Problem details ::
The required answer is every line of the data containing the word "Park".

Items from a dataset:
*** Block opens ***
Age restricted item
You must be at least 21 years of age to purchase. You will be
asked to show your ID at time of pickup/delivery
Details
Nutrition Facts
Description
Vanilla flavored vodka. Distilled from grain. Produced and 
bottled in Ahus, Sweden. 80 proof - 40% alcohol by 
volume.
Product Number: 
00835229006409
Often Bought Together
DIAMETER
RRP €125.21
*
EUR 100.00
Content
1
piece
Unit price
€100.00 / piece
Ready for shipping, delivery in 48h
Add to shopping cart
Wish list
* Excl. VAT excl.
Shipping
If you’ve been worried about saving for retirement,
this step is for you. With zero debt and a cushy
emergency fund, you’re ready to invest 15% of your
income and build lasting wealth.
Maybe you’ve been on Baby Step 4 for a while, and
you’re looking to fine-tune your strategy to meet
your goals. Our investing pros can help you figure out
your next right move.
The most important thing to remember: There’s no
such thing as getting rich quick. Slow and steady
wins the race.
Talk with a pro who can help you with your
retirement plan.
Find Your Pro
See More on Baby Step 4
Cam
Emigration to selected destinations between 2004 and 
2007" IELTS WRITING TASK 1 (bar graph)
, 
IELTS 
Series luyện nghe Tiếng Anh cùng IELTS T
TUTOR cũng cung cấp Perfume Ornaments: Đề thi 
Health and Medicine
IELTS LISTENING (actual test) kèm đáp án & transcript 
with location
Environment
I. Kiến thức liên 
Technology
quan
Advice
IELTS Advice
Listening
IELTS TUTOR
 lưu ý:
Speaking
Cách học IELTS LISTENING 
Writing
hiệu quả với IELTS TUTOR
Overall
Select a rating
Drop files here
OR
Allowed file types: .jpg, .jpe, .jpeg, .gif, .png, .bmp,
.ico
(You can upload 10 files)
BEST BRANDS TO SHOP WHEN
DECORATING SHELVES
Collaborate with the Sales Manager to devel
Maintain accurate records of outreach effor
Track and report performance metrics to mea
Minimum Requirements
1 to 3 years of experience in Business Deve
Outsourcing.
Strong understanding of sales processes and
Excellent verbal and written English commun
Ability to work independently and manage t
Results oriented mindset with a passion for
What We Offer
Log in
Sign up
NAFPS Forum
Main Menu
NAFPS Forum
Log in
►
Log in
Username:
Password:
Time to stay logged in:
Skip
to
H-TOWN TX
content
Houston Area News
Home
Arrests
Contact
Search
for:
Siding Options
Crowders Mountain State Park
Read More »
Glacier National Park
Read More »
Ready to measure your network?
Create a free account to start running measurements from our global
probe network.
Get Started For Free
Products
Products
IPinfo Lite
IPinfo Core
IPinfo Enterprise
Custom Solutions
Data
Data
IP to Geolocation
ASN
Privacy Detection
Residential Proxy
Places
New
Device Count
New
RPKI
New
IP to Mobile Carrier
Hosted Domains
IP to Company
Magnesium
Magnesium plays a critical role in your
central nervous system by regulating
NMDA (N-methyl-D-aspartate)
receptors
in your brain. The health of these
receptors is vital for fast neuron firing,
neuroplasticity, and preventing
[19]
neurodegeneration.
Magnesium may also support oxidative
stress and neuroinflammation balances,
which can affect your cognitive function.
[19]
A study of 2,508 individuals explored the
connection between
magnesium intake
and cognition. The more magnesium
*** Block closes ***
Solution to this exercise ::
Crowders Mountain State Park
Glacier National Park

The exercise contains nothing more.